Mon film sur la musique sera diffusé avec un système qui va enfin
tout simplement permettre d'entendre la musique !
On m'explique le système que je trouve très rationnel : time code
à l'extérieur des perfos et couplage synchronisé avec lecteur
de disques magnéto-optique.
Donc, peu de frais d'installation dans les cinéma (15 minutes de bricolage),
copie identique dans toutes les salles, et au bout de la
route : dynamique, pureté, véritables silences, j'en passe et
des meilleurs...
En un mot : LA solution idéale.
On mixe donc le coeur léger, enfin !
On réussit à convaincre quelques salles de s'équiper, et
ça marche, très bien, mieux que très bien, même.
Je me souviens...
Je me souviendrais toute ma vie du "MAX LINDER" (merci à eux
!), de notre émerveillement à la première projo, de la
qualité d'écoute du public ensuite, et puis de moi qui, par plaisir
pur, passe de temps en temps dans la cabine, juste pour le fun d'appuyer sur
le bouton "erreur" de la machine LC et de lire sur le led : 5%, 2%,
0%... Preuve tangible que le numérique passe bien à gros bouillons,
donnant l'influx vital à notre film.
Oui, vraiment, j'ai eu une vie avant le LC Concept, et une autre après
le LC Concept.
Je n'étais pas peu fier.
J'avais été le deuxième en France à faire du 4 pistes
dolby (sorte de bouilloire encodée infernale, mais progrès très
appréciable quand même), et j'étais bien le premier à
sortir directement un film en son numérique !

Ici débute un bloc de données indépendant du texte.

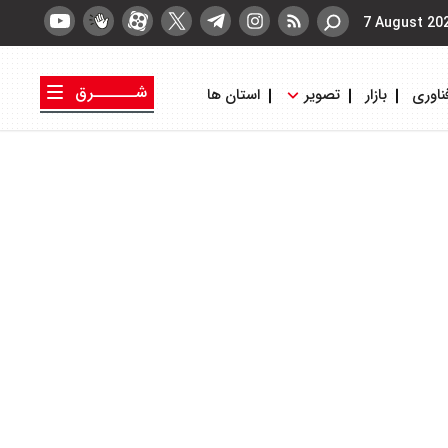
7 August 20
شــــــرق
ناوری
بازار
تصویر
استان ها
کتاب شرق
روزنامه شرق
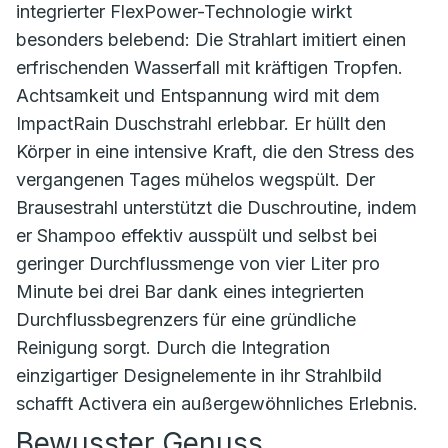
integrierter FlexPower-Technologie wirkt
besonders belebend: Die Strahlart imitiert einen
erfrischenden Wasserfall mit kräftigen Tropfen.
Achtsamkeit und Entspannung wird mit dem
ImpactRain Duschstrahl erlebbar. Er hüllt den
Körper in eine intensive Kraft, die den Stress des
vergangenen Tages mühelos wegspült. Der
Brausestrahl unterstützt die Duschroutine, indem
er Shampoo effektiv ausspült und selbst bei
geringer Durchflussmenge von vier Liter pro
Minute bei drei Bar dank eines integrierten
Durchflussbegrenzers für eine gründliche
Reinigung sorgt. Durch die Integration
einzigartiger Designelemente in ihr Strahlbild
schafft Activera ein außergewöhnliches Erlebnis.
Bewusster Genuss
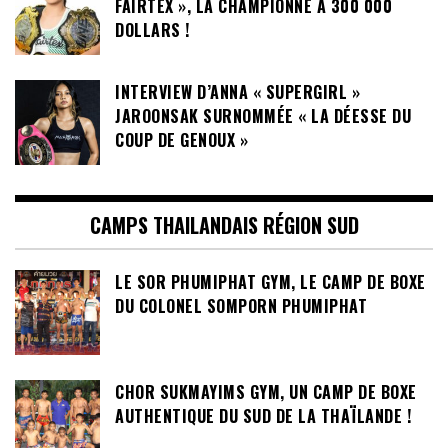
FAIRTEX », LA CHAMPIONNE A 300 000
DOLLARS !
INTERVIEW D’ANNA « SUPERGIRL »
JAROONSAK SURNOMMÉE « LA DÉESSE DU
COUP DE GENOUX »
CAMPS THAILANDAIS RÉGION SUD
LE SOR PHUMIPHAT GYM, LE CAMP DE BOXE
DU COLONEL SOMPORN PHUMIPHAT
CHOR SUKMAYIMS GYM, UN CAMP DE BOXE
AUTHENTIQUE DU SUD DE LA THAÏLANDE !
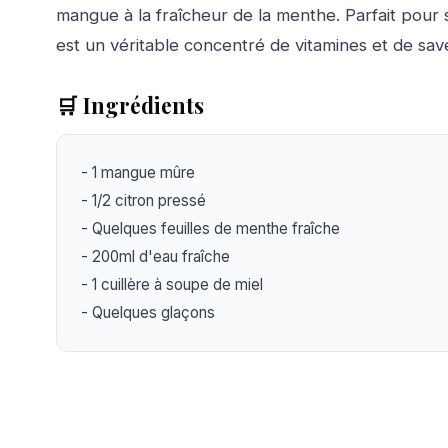
mangue à la fraîcheur de la menthe. Parfait pour 
est un véritable concentré de vitamines et de sav
🛒 Ingrédients
- 1 mangue mûre

- 1/2 citron pressé

- Quelques feuilles de menthe fraîche

- 200ml d'eau fraîche

- 1 cuillère à soupe de miel

- Quelques glaçons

Mais, ce fût quand même la croix et la bannière pour expliquer
que c'était là une grande révolution.
Le THX était toujours la référence publique obligée.
Comment annoncer devant les salles que ce n'était plus du tout la même
histoire ?
Gros casse-tête qui n'a pas été résolu tout de suite,
à l'époque.
Quant à la suite de cette histoire du LC Concept, elle n'est pas très
gaie...
C'est l'éternelle histoire des gros qui mangent les petits.
L'histoire des riches et puissants qui écrasent les inventeurs...
Presque toujours, les inventeurs n'ont pas le temps, ni la tête, pour
les affaires, et pas l'esprit de méfiance assez développé,
sans doute.
"Il était une fois des petits français qui se feront avaler
par des gros américains"... on pourrait commencer comme ça
la "Ultimate Digital Story in the movies".